WHAT YOU WILL DO:
Rewrite the lines below with every "Reply" swapped for "Respond" and nothing else changed, and leave the pictures out of your answer.

WORKING DATA:
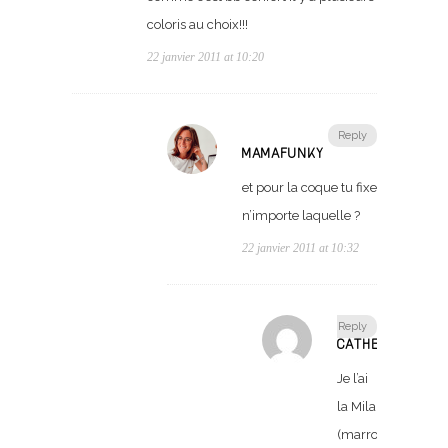
coloris au choix!!!
22 janvier 2011 at 10:20
Reply
MAMAFUNKY
et pour la coque tu fixe
n’importe laquelle ?
22 janvier 2011 at 10:32
Reply
CATHERINE
Je l’ai
la Mila
(marron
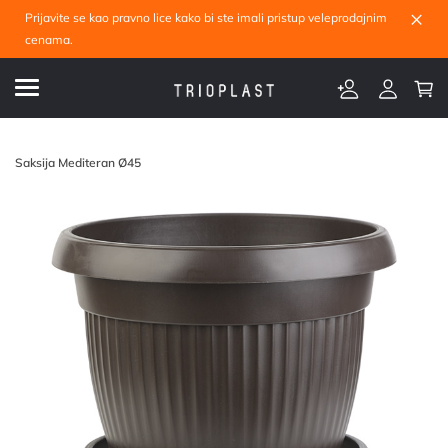
×
Prijavite se kao pravno lice kako bi ste imali pristup veleprodajnim
cenama.
Saksija Mediteran Ø45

SOLUTION TO THE EXERCISE:
coloris au choix!!!
22 janvier 2011 at 10:20
Respond
MAMAFUNKY
et pour la coque tu fixe
n’importe laquelle ?
22 janvier 2011 at 10:32
Respond
CATHERINE
Je l’ai
la Mila
(marron
×
Prijavite se kao pravno lice kako bi ste imali pristup veleprodajnim
cenama.
Saksija Mediteran Ø45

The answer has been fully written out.